Ghana Homes Blog
What You Ought To Know About Leasehold vs. Freehold Lands in Ghana
As a homeowner or landowner, has it ever crossed your mind that your property may one day be taken away from you because your contract has expired? A lot of land or home owners are unaware of the various forms of ownership that exist in Ghana. They did not know (and still, may not know) that buying a property could make them outright owners or tenants whether it is purchased from an estate company or an individual.
Lands in Ghana are usually owned by the government, stool, or families or clans. Lands belonging to the government are either vested or state lands. The government controls these properties and managed by the Lands Commission. Stool lands are under the custodian of chiefs or traditional rulers while a family owns family lands and administered by the family head. Thus, these represent the types of land that exist in Ghana.
In Ghana, you can own a land either through buying or inheritance. The most popular approach to owning a land in Ghana especially in the urban areas is through buying. With the expansion of the real estate industry and high demand for accommodation, many people are rushing to invest in lands and houses. However, what some prospective property owners and even individual landowners are not aware of is the fact that, in Ghana, purchasing a land does not make you the outright owner of that property.
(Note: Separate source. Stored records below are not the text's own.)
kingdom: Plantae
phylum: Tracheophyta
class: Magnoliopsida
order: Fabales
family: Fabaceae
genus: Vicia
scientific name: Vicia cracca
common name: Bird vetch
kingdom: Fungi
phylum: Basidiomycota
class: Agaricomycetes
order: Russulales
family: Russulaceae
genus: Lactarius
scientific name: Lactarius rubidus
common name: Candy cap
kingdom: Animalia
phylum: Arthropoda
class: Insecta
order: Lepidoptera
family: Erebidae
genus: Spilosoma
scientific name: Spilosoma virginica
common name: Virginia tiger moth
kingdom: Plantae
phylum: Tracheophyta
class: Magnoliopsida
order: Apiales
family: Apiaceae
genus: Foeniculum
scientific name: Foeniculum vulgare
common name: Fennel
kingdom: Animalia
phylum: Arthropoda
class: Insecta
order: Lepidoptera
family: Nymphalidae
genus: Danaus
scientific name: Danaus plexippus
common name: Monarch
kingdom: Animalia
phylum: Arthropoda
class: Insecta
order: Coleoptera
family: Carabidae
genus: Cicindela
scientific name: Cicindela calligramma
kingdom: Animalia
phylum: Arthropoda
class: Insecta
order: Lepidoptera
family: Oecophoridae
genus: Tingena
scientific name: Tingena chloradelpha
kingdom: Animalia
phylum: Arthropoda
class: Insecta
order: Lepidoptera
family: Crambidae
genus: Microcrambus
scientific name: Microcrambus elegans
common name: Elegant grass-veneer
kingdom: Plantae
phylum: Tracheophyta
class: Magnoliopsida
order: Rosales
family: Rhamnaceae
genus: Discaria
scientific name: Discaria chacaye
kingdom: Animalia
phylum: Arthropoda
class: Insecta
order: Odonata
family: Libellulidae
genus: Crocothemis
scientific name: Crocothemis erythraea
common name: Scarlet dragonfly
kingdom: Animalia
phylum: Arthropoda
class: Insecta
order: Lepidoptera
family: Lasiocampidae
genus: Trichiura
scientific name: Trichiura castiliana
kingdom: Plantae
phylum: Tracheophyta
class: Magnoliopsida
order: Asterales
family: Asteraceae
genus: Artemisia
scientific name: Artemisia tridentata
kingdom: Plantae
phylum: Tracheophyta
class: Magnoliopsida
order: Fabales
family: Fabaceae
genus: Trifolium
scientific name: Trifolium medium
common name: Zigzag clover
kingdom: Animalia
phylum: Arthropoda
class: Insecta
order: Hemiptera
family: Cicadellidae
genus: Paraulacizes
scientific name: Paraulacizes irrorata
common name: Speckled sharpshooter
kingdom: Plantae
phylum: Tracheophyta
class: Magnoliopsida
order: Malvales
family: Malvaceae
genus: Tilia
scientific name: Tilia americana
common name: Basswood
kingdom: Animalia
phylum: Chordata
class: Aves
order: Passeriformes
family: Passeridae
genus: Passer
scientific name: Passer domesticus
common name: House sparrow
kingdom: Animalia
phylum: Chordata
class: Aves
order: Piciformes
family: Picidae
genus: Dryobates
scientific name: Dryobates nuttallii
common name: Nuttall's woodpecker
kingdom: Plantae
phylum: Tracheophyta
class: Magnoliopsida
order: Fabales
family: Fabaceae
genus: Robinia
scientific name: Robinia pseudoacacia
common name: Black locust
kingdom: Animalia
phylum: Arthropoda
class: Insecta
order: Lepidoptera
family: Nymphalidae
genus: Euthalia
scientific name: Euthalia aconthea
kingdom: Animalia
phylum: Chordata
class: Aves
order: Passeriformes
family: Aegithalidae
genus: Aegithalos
Lands in Ghana are sold as leaseholds as opposed to freeholds. Leasehold interest is a temporary right to occupy a land or property, while freehold interest is the outright ownership of a land or property for an unlimited period. The lease is for a fixed term, but with freehold, the landowner is the custodian of the land till eternity. A lease is a legal document based on property and contractual law which spells out the rights and obligations of both the Landlord (Lessor) and Tenant (Lessee).
The period for most leases in Ghana is 99 years or more for locals and 50 years for foreigners. After the 99 years has expired, the land must be returned to the lessor unless the contract is renewed. People who are aware of this practice usually think that 99 years is too long a time for anybody to worry about returning a property or renewing a contract. Others too have not thought about what will happen after the 99years contract is over.
Thus, as a potential property owner, you need to know that it is almost impossible to buy a land or a house as a freehold in Ghana. Therefore, you need to find out about the number of years left on a lease before you commit to buying a property. This is important because it can affect getting a mortgage or the resale value of the property. On the other hand, if you are a house owner already who purchased a leasehold property, you need to prepare for the future just to prevent any long legal battle between your successor(s) and that of the person who sold the land to you.